Varge interrupted, with a reassuring smile. It will be only a moment. I will see if there is anything I can do."

He turned as he spoke, dashed around the corner of the house and raced on along the driveway to the rear. The sharp, biting, vicious crackle of flame came now with a low, ominous roar. It was the kitchen, low-roofed, one-story high, built out as a sort of adjunct to the house, as he had supposed, and the flames and smoke were bursting now from its windows. The fire must have been gaining grim headway for a long time within before it had flung out its challenge, and, with Martha away and that portion of the house hidden from the penitentiary walls by the barn and shade maples on the driveway, it was not strange that it had not attracted notice.

A rush of smoke drove him back from the kitchen door as he opened it—and mingled with the acrid odour of burning wood came the sharper, more pungent odour of burning oil.

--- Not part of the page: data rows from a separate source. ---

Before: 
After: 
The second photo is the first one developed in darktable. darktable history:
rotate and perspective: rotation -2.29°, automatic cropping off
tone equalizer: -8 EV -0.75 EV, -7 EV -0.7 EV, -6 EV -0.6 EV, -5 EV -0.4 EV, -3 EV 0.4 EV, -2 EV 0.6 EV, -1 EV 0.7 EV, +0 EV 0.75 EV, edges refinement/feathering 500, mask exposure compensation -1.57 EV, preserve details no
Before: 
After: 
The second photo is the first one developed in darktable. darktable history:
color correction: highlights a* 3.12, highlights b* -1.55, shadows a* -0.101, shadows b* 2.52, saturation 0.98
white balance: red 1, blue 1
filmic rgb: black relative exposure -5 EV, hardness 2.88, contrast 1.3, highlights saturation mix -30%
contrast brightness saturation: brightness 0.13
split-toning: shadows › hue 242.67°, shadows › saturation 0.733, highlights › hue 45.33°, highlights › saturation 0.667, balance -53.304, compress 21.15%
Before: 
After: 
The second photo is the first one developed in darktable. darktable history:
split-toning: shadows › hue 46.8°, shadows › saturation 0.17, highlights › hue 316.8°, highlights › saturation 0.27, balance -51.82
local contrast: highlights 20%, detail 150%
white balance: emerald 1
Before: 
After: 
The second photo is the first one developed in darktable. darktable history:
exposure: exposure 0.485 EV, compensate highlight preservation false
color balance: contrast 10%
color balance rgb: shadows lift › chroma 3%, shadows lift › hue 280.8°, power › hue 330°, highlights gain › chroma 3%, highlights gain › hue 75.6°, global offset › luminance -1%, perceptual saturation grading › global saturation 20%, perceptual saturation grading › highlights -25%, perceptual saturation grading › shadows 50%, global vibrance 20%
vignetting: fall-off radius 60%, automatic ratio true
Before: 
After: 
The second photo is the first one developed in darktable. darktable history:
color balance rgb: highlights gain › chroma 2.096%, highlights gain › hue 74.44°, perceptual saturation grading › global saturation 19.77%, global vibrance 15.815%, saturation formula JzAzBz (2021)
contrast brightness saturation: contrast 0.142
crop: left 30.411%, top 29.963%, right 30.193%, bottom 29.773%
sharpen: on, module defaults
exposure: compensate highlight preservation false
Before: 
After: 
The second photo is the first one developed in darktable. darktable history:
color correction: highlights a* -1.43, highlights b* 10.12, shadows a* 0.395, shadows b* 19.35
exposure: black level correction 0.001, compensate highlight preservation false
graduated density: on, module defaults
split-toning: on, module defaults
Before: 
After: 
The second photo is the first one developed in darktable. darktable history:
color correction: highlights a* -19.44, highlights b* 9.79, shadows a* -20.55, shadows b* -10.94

The breeze, sweeping through the door, whirled back the smoke and fanned a dancing layer of shimmering white upon the floor, that lapped greedily over and ran up the walls, into whiter, angrier fury. He shut the door again instantly to keep out the air current.

His resources were a bucket and the cistern—the latter twenty yards away at the side of the barn. He smiled grimly—as well a thimble to dip in a hand basin! The kitchen, at least, was already long past the hope that lay in buckets, though if there were only men enough it might—

A horse's hoofs thundered up the driveway and a rider flashed into sight around the corner. It was Kingman, the mounted patrol.